Wer schon in der Presseaussendung wortgewaltige Assoziationen heraufbeschwört, von pulsierenden Geleepuddings über grinsende Orgeldreher bis hin zu Dr. Caligari, der darf sich nicht wundern, wenn der begeisterte Rezensent trozdem schmallippig vor seinem mit Rattengift besprühten Typewriter sitzt, sich bange fragen: “Wien beschreib ich diese Sache bloß?” Apropos Pressearbeit.
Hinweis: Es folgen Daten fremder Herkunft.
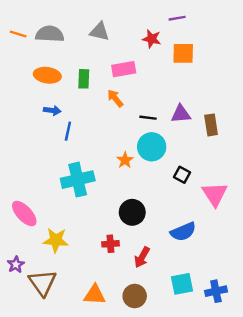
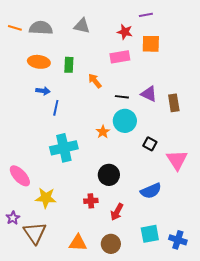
pink rectangle: (124, 69) -> (120, 57), moved
purple triangle: (181, 114) -> (149, 94), turned 30
blue cross: (216, 291) -> (178, 240), turned 30

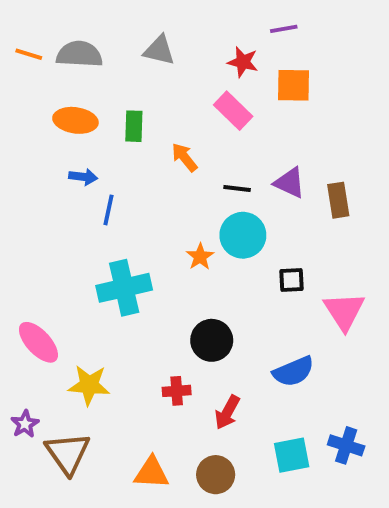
pink rectangle: (120, 57) -> (233, 111), turned 54
black square: (150, 144) -> (292, 280), turned -32
blue cross: (178, 240) -> (346, 445), moved

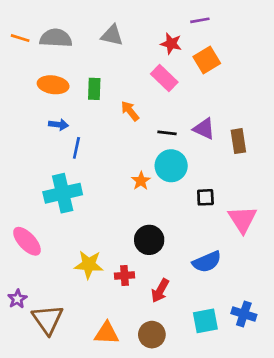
orange square: (293, 85) -> (207, 60), turned -32
cyan cross: (124, 288) -> (63, 193), moved
yellow star: (89, 385) -> (89, 265), moved

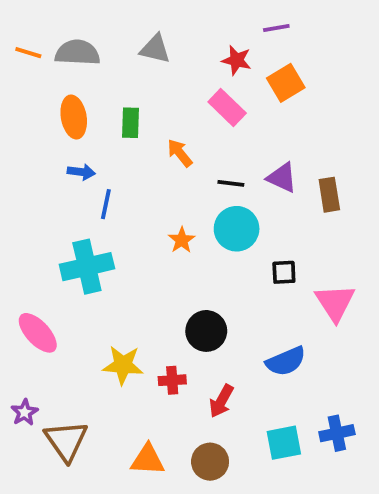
orange ellipse: (53, 85) -> (74, 117), turned 72
orange star: (141, 181) -> (182, 240), moved
blue cross: (244, 314) -> (337, 433), turned -30

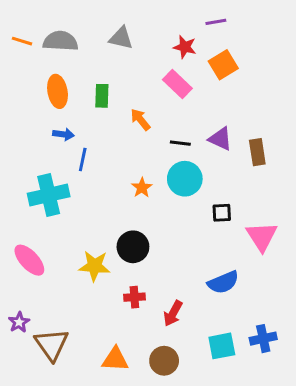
cyan cross: (87, 267) -> (49, 195), moved
black circle: (206, 331) -> (133, 247), moved
yellow star: (123, 365) -> (95, 266), moved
Monate schon vor dem eigentlichen Release flatterte das Debüt der brüchigen Herzsammler in derart liebe- und kunstvoller Aufmachung in die Redaktion (Arwork by Mackie Osborne, bekannt durch die bekanntesten Melvins-CDs), dass man sich fast schon scheuen möchte, auch nur das geringste tadelnde Wort über diese CD zu verlieren. Aber, welch Glück, es sind unnötige Skrupel. “Broken Heart Collector” beruht auf einem Zusammenschluss begnadeter Quergeister, zum einen die einschlägig bekannten Herren von Bulbul, Avantnoiserock-Kapazunder ersten Grades, zum anderen die Slovenische Vokalistin Maja Osojnik und die Bassklarinettistin Susanna Gartmayer, die es beide ebenfalls faustdick hinter den Ohren haben. “Broken Heart Collector” spielen in musikalischer Hinsicht alle Stückerln, von sphärisch bis schrill, von lyrisch bis schweinerockig, von präparierten Instrumenten bis zum lupenreinen Klang. Und kommt trozdem wie aus einem Guss daher. Von der schwebenden Einleitung, die sich neun Minuten Zeit nimmt, um zur Sache zu kommen, bis zum zwischendurch fast schon poppigen Wolfsfinale (samt augenzwinkerndem Postskriptum). Ein Genuss, sich von vorne bis hinten durchzuhören. Großartige Sache!